1.4 Dress Up
Students will use events to trigger action and events to reset game.
OBJECTIVES
OBJECTIVES: By the end of this lesson, students will:
Trigger events, when sprites are clicked.
Initialize scene when green flag is clicked
Gain familiarity with move and glide commands.
TEACHER RESOURCES:
Standards
CSTA 2-AP-13: Decompose problems and subproblems into parts to facilitate the design, implementation, and review of programs.
Do Now (5 minutes)
Digital Citizenship
Students watch the video Digital Life 101 (1:45) then answer the following discussion questions:
What types of technology did you see in this video? How is each technology being used, and what is it being used for?
What role does digital media play in your life?
Potential Responses
smartphones (used for texting, music, maps/directions, capturing video)
computers (used for internet searches, messaging, email, music, maps/directions, sharing/watching video, writing/commenting on blogs, video calling)
tablets (used for web browsing, online shopping)
Mini-Lesson (5-10 minutes)
Show students the three finished Scratch projects: Harper, Dani, Black Knight.
Let students know they can pick which project to work on.
Ask students what two events are triggering action?
EVENT: when a sprite is clicked, ACTION: sprite moves.
EVENT: when green flag clicked, ACTION: sprite resets to initial position
The goal of today's lesson is to realize that games and animations require a RESET - Initialization, before starting. In scratch, the green flag button, is commonly associated with RESET or START. In this game, when Green Flag clicked, resets sprites to their initial positions.
Explain that each sprite can be represented by it's position on screen. Use the move command to show different X,Y positions.
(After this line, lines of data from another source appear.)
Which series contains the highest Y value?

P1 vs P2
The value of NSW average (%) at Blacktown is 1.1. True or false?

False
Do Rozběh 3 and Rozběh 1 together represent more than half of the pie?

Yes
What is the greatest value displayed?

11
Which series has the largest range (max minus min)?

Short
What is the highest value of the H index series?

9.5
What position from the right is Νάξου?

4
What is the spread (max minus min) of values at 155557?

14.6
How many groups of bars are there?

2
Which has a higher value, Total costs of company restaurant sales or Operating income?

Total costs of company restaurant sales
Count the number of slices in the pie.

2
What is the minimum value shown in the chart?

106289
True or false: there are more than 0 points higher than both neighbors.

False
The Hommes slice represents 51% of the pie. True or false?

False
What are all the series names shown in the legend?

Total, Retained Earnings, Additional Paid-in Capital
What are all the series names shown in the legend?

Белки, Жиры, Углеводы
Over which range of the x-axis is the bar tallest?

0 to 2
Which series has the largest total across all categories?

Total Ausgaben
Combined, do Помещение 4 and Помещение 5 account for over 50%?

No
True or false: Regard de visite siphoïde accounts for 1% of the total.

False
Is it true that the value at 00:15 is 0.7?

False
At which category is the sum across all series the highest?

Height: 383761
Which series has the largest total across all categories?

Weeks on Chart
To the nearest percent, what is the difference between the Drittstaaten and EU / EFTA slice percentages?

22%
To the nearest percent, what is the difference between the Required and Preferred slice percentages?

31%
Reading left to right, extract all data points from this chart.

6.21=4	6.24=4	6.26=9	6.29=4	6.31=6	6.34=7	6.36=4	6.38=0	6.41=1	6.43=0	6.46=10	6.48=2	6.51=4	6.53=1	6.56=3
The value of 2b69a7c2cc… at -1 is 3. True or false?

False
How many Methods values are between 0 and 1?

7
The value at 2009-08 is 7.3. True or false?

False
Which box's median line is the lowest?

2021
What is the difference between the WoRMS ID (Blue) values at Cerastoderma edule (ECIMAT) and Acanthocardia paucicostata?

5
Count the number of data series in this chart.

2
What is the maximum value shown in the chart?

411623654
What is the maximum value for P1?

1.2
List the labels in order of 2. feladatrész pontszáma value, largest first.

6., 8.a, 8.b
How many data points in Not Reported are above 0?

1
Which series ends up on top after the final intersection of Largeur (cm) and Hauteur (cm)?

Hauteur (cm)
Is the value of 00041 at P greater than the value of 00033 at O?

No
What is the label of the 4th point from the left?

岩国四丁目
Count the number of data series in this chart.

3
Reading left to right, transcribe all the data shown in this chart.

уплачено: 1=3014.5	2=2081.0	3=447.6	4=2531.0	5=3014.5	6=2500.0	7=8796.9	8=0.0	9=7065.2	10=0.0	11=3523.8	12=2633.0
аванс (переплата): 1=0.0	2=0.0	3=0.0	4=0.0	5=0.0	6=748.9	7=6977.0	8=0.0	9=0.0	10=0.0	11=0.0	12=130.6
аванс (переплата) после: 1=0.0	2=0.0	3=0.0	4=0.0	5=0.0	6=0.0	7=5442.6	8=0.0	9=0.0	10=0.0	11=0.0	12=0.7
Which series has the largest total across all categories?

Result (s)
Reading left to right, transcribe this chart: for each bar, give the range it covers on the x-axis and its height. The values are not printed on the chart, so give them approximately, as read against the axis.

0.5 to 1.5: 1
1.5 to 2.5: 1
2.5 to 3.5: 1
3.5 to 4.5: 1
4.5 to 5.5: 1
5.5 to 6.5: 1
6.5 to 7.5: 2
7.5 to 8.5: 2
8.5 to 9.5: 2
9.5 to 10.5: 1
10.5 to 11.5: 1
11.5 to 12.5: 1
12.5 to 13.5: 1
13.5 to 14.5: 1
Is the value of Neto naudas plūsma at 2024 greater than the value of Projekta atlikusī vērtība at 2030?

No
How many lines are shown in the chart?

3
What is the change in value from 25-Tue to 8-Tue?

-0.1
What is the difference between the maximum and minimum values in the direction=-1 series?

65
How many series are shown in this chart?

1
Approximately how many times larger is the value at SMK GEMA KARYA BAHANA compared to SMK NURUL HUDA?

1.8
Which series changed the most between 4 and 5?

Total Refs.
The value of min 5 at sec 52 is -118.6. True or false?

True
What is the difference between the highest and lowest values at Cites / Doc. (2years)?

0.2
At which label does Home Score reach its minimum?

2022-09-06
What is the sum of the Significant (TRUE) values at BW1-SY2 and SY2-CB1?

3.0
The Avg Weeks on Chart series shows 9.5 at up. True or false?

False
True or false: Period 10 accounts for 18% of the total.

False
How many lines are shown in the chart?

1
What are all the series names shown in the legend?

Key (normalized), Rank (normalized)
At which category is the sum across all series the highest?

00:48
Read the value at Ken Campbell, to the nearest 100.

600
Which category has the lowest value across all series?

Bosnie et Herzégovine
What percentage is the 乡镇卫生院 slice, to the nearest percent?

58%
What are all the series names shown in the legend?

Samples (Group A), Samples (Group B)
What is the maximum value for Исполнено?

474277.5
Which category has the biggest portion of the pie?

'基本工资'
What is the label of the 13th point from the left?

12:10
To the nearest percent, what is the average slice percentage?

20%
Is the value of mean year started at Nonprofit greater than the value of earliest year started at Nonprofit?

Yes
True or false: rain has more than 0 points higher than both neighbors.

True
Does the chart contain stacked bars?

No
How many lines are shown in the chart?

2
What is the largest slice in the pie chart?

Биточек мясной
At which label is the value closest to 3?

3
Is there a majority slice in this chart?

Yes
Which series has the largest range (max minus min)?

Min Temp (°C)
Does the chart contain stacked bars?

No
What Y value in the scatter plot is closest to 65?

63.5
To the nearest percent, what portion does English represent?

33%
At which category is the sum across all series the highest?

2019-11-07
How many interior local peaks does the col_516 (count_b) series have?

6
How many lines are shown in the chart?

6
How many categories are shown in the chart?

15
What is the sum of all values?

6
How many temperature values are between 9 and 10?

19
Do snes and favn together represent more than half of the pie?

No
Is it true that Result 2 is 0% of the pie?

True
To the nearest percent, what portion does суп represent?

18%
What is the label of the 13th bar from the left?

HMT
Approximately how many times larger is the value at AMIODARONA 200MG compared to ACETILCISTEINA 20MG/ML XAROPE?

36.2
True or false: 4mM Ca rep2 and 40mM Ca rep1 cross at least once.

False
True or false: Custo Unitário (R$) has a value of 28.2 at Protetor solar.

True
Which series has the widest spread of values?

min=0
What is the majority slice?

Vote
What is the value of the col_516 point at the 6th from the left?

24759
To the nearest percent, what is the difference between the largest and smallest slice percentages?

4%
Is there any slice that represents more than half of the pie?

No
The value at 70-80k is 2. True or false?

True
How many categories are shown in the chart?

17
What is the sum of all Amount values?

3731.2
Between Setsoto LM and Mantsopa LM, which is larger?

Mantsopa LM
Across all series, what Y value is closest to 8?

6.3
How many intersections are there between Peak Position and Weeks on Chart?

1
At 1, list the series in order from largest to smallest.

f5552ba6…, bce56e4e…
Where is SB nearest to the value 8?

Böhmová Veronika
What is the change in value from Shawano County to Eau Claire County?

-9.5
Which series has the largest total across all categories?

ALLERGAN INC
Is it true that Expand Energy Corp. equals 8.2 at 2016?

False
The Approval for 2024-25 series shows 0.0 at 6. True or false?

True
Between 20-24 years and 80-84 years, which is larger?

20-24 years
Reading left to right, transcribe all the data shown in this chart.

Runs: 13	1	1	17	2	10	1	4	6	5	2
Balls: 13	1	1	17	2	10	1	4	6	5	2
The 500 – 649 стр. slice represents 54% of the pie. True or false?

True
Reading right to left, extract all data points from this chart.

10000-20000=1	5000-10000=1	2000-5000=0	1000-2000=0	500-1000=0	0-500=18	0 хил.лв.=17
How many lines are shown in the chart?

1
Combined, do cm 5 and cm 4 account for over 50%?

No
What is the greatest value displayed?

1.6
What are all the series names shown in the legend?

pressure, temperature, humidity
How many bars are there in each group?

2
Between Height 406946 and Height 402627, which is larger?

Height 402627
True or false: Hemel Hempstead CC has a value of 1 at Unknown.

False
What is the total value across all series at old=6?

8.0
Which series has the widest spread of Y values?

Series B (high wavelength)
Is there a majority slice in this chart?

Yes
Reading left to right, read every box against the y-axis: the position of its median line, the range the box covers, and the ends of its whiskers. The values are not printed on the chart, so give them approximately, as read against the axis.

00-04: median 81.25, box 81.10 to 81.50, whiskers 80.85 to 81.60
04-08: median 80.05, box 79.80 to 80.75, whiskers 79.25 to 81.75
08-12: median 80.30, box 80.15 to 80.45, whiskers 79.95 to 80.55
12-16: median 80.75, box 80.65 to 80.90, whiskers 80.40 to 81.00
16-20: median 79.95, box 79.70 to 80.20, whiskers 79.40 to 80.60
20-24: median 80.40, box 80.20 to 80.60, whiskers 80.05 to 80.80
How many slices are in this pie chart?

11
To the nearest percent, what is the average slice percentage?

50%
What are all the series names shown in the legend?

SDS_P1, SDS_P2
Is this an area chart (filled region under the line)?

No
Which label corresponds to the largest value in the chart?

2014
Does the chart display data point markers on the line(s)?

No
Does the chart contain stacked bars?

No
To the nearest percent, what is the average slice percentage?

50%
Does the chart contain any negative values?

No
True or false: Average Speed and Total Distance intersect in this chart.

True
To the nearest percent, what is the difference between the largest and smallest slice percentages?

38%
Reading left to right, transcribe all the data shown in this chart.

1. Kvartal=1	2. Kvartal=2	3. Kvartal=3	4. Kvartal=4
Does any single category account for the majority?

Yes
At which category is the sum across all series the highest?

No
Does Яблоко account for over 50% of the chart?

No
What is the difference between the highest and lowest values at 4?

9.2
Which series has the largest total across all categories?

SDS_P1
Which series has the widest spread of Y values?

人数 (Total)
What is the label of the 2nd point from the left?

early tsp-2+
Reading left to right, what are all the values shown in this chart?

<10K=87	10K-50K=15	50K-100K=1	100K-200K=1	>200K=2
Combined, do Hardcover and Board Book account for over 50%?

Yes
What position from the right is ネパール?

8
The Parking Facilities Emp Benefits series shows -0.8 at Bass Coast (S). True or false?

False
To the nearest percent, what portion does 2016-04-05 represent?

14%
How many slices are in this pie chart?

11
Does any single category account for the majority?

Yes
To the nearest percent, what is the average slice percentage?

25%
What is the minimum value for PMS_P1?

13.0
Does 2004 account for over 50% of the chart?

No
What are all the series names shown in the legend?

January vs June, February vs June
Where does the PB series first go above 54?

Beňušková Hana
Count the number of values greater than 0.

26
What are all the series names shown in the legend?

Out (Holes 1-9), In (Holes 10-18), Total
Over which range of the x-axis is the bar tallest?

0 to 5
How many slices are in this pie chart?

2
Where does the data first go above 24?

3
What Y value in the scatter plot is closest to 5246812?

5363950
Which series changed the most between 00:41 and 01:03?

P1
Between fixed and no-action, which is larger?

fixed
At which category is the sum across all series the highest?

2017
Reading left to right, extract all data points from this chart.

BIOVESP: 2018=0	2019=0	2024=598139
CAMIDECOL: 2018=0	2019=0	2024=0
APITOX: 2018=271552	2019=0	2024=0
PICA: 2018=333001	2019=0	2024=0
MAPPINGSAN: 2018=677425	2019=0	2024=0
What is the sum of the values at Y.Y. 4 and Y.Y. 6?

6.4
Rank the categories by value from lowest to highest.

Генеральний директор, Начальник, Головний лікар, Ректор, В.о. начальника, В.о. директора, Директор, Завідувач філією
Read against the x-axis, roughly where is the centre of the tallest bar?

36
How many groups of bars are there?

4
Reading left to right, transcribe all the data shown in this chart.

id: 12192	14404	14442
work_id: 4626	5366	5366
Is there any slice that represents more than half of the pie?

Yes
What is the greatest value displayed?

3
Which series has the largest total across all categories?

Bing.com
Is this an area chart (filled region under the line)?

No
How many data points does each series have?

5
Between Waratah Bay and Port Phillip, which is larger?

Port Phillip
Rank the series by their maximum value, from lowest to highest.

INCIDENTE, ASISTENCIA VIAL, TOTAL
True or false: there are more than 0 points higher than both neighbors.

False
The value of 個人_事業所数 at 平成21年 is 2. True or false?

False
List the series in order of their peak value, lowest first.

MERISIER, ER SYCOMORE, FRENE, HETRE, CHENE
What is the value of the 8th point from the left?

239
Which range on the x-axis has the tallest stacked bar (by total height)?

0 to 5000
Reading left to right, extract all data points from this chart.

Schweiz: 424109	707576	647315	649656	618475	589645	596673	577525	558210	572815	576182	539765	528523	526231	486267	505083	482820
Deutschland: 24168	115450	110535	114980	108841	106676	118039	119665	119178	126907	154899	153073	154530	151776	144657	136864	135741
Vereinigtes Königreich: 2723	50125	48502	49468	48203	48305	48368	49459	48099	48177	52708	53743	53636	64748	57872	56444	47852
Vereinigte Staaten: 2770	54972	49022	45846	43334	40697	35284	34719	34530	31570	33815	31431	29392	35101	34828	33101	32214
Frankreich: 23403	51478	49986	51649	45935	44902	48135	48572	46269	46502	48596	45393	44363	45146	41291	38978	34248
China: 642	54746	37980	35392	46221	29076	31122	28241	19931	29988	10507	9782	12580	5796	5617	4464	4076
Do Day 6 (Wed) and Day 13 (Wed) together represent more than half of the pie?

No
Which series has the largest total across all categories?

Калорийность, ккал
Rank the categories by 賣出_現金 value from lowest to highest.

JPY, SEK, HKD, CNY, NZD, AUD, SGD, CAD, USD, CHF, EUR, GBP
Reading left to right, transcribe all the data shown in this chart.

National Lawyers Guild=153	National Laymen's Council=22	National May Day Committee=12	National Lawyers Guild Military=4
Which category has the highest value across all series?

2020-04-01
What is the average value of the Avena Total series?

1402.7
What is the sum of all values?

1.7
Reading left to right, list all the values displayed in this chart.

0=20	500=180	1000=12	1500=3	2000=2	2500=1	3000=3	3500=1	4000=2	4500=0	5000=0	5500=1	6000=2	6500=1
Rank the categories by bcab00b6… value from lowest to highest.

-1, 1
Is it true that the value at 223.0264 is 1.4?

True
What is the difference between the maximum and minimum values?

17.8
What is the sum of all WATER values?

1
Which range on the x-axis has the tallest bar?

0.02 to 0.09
Ask students what the difference is between the move and glide commands? ( Move takes you straight there, Glide animates you there).
Ask the students why do you think they may want to use the front command? ( So that the sprite in-front can be seen.)
Show students how to move code between sprites. Video (14 seconds)
Project (20-30 minutes)
Go to student page or student handout to begin working on the project.
Close-Out (5 minutes)
Discuss the following questions:
What happens when you press the green button in your program?
What is the difference between the Move and Glide commands?
Where is location (0,0) on the stage? ( x coordinate equals zero, y coordinate equals zero)
Turn to the back of the student handout. Answer the questions as a class.
Potential Responses
Clicking the green flag, resets the clothing sprites to their initial position.
Move command will pop you straight to a new location. Glide command takes a certain time to moves sprite to new location.
Multiple sprites should react to this event, which is known as parallelism.
Location (0,0) is the middle / center of the stage.
Standards CSTA
CSTA 2-AP-13: Decompose problems and subproblems into parts to facilitate the design, implementation, and review of programs.